— BRIEF —
Can you continue the court judgment below on the sawn-off shotgun sentencing appeal, picking up right after its final sentence?

5. The Court does see some substance in this point but it is a point that has to some extent fallen by the wayside. The Court at the time was told that this offence was committed when the appellant was on bail in respect of a burglary. After some debate on the issue in this Court that is confirmed as being a correct statement. However the sentences the appellant was serving were sentences in respect of assaults, section 2 assaults, and sentences of nine months that had been imposed in a situation where the statutory maximum was six months. Those sentences were quashed and the Court has been told that the prison authorities have been operating on the basis that the sentence that Mr Conroy is serving is to be dated from 12th December, 2015 being the date on which he went into custody in respect of the matters that were dealt with in Galway Circuit Court, his bail being withdrawn on that day.

6. When passing sentence the Judge saw the offence as being on the high side of the middle of the applicable sentencing range. The appellant disagrees with this and says there were no factors present to put it into that range. In the case of DPP v. Martin Walsh [2009] IECCA 150, Finnegan J. had some very pertinent remarks to make about the nature of a sawn-off shotgun. He said, in relation to the particular offence, a firearm covers a very wide range of items, many of which would not in ordinary parlance be considered firearms so there is within the offence a hierarchy of weapons. The weapon in this case is one that must come towards the top end of that hierarchy. It was a sawn-off shotgun, with the barrel shortened and the stock shortened. It is a weapon that has no conceivable lawful use. It is a weapon the sole function of which is use in criminal activity.

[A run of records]
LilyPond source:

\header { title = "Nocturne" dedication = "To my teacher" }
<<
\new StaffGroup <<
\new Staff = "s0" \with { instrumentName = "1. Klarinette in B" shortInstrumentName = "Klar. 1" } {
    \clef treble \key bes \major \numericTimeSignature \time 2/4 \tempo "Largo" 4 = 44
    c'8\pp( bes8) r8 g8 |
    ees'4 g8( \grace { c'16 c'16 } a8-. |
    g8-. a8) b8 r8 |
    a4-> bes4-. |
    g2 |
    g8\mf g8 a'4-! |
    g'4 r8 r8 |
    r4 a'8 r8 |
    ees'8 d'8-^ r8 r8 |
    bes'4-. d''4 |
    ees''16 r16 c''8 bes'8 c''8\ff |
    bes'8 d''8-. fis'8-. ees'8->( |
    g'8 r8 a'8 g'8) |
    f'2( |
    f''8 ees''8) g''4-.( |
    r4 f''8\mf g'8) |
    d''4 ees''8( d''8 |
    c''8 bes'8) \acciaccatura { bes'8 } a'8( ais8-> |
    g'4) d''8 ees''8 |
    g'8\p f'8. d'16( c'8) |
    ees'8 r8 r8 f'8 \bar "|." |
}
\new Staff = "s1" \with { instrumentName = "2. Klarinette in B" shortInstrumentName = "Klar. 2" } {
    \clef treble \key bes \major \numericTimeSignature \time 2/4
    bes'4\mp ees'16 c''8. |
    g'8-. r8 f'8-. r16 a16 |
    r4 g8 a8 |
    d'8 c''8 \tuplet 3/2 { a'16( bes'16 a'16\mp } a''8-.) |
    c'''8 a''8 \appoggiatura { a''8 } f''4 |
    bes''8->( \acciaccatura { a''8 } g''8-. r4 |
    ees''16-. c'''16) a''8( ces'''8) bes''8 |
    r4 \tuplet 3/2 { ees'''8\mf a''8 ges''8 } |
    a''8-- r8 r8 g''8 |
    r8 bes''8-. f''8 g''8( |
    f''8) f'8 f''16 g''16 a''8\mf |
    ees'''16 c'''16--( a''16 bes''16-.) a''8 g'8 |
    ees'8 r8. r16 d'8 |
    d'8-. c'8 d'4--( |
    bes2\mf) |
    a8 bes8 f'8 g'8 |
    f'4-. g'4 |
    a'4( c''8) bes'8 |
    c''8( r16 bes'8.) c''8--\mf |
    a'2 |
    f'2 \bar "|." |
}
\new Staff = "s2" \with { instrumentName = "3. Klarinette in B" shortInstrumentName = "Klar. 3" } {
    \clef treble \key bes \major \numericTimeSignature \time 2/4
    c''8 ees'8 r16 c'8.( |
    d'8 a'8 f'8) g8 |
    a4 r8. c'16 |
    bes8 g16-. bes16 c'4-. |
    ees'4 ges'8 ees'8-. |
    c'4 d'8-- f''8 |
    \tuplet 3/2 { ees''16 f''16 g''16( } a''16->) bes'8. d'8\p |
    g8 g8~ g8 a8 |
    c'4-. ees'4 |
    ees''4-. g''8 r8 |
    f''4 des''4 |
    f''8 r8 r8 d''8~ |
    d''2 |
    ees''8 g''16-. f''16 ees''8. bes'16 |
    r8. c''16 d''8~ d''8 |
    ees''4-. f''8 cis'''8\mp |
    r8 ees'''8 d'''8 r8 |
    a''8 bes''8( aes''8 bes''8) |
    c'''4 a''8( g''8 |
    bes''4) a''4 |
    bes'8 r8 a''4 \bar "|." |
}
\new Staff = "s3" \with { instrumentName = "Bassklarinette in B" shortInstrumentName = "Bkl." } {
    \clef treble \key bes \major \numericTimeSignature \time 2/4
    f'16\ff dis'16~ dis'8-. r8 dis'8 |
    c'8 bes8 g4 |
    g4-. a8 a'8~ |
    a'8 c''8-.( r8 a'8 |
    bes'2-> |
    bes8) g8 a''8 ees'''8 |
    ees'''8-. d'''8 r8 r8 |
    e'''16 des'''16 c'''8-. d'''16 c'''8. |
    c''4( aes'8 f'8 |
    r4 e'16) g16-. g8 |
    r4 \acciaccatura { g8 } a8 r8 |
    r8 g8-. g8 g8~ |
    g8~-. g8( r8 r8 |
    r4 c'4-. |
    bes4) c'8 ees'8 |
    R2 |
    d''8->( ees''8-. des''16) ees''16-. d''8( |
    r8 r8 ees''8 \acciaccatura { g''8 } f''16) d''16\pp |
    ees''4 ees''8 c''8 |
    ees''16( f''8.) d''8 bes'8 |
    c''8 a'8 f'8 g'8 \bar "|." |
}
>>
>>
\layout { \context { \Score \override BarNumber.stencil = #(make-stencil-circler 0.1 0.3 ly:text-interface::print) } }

— IN RESPONSE —
7. In DPP v. Ryan [2014] IECCA 11, the Court of Criminal Appeal offered guidance for sentence in courts in case such as this. The judgment referred to sentences of five to seven years for low-range offences, seven to ten years for mid-range, and 10 to 14 or high-range. All of these reflect the sentencing range before appropriate adjustments are made for mitigation. The judge, as we saw, put this case at the high side of the middle range. This Court does not believe that the judge was in error when he concluded that this was not a case for departing from the presumptive statutory minimum. The Court does not believe that the sentence imposed was excessive or that any error in principle has been identified. The Court therefore will dismiss the appeal and the sentence will be, as it was in the Circuit Court, one of five years imprisonment, that sentence to date from 11th December, 2015.